We present Non-Rigid Neural Radiance Fields (NR-NeRF), a reconstruction and novel view synthesis approach for general non-rigid dynamic scenes. Our approach takes RGB images of a dynamic scene as input (e.g., from a monocular video recording), and creates a high-quality space-time geometry and appearance representation. We show that a single handheld consumer-grade camera is sufficient to synthesize sophisticated renderings of a dynamic scene from novel virtual camera views, e.g. a `bullet-time' video effect. NR-NeRF disentangles the dynamic scene into a canonical volume and its deformation. Scene deformation is implemented as ray bending, where straight rays are deformed non-rigidly. We also propose a novel rigidity network to better constrain rigid regions of the scene, leading to more stable results. The ray bending and rigidity network are trained without explicit supervision. Our formulation enables dense correspondence estimation across views and time, and compelling video editing applications such as motion exaggeration. Our code will be open sourced.
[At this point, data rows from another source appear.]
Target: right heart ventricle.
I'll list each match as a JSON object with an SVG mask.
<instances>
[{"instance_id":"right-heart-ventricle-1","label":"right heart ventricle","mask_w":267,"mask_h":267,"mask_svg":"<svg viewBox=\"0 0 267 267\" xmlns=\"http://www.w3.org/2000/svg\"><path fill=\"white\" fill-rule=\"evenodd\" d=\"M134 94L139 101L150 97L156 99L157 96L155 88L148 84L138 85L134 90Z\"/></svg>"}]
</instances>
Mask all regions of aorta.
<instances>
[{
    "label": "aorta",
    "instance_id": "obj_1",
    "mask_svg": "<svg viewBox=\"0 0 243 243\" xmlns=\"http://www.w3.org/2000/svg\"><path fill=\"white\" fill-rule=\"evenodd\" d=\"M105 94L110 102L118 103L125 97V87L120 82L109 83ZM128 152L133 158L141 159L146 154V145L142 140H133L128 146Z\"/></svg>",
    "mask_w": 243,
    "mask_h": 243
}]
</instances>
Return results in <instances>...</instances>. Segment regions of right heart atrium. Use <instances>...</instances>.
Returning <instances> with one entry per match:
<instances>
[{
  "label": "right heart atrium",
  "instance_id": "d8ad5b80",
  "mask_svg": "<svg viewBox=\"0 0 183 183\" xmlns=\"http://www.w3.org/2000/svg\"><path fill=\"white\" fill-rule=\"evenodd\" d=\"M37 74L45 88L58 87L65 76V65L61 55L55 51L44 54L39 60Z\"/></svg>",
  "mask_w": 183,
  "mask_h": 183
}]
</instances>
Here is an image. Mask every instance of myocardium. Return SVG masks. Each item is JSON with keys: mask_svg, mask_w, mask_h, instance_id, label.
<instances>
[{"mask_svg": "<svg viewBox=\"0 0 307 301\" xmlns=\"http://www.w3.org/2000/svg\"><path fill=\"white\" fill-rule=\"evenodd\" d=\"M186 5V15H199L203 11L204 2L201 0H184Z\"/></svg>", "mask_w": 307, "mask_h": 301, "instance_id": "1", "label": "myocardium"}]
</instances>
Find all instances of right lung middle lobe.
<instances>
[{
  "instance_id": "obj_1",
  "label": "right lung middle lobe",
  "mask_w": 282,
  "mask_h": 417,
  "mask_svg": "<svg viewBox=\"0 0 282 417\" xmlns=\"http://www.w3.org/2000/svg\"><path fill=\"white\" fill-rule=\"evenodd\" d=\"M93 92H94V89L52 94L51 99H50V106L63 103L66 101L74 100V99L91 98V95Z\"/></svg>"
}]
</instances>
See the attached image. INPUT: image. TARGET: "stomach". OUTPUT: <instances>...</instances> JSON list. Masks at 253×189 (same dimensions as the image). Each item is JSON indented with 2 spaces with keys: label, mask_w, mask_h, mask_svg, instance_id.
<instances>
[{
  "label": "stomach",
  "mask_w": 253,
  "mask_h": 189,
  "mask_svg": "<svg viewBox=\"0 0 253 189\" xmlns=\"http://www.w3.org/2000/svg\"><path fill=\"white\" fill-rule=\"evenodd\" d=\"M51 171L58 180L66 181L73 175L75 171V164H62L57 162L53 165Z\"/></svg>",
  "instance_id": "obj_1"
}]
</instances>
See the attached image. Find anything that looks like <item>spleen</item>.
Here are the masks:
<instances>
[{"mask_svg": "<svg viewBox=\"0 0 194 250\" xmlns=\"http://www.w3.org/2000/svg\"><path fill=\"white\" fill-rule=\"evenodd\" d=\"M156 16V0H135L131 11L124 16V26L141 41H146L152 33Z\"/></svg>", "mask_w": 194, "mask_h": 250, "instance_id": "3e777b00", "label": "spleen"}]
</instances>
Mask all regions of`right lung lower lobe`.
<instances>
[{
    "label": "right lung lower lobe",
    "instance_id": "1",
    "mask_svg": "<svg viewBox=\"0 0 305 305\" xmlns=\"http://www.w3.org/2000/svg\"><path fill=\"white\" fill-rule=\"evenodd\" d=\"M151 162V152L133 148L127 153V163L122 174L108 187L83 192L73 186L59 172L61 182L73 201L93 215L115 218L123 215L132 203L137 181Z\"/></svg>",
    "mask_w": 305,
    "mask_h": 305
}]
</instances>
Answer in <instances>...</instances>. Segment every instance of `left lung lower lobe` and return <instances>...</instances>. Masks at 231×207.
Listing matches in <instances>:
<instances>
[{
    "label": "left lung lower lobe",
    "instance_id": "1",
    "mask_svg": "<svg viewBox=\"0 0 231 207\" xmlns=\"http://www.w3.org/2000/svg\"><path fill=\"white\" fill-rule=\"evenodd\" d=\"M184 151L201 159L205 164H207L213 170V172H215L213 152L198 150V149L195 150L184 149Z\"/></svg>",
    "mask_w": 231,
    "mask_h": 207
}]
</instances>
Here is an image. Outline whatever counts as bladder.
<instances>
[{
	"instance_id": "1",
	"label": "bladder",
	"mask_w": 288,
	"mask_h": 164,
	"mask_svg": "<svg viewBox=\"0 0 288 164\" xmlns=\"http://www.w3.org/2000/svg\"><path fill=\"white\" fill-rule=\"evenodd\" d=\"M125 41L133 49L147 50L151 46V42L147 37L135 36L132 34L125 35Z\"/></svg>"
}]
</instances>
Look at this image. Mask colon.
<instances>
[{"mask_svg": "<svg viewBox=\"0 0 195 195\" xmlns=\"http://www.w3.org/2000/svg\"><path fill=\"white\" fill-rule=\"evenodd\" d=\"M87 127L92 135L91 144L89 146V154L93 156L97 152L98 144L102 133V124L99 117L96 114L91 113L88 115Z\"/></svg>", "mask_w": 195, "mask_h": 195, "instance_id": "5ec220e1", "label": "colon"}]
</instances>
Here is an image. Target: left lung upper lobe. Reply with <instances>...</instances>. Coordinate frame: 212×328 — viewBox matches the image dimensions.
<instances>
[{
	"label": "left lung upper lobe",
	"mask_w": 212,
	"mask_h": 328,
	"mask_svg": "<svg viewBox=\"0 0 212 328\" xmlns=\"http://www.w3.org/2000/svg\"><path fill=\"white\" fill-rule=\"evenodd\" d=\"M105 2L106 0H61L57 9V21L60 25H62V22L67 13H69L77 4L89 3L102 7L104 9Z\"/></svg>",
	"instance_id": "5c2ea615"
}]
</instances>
Supplemental Video (450 MB)

VCAI Neural Rendering technology applied to The Matrix 4 movie.

The following shows results of an exciting experiment we did with our friends from Volucap in Berlin who did the special effects for the movie Matrix Resurrections. Input to the result above was a multi-view video sequence filmed with a seven camera rig. We then applied our NR-NerF algorithm to it to use neural rendering for creating a virtual bullet time camera path through the scene. Also, we could extract structure and motion information from the scene. The shot was not used like this in the movie, but the result shows the exciting potential of our neural rendering techniques also in cutting-edge movie productions. See also



BibTeX, 1 KB

    title = {Non-Rigid Neural Radiance Fields: Reconstruction and Novel View Synthesis of a Dynamic Scene From Monocular Video},
    author = {Tretschk, Edgar and Tewari, Ayush and Golyanik, Vladislav and Zollh\"{o}fer, Michael and Lassner, Christoph and Theobalt, Christian},
    booktitle = {{IEEE} International Conference on Computer Vision ({ICCV})},
    organization = {{IEEE}},
    year = {2021},


All data capture and evaluation was done at MPII and Volucap. Research conducted by Ayush Tewari, Vladislav Golyanik and Christian Theobalt at MPII was supported in part by the ERC Consolidator Grant 4DReply (770784). This work was also supported by a Facebook Reality Labs research grant. We thank Volucap for providing the multi-view data.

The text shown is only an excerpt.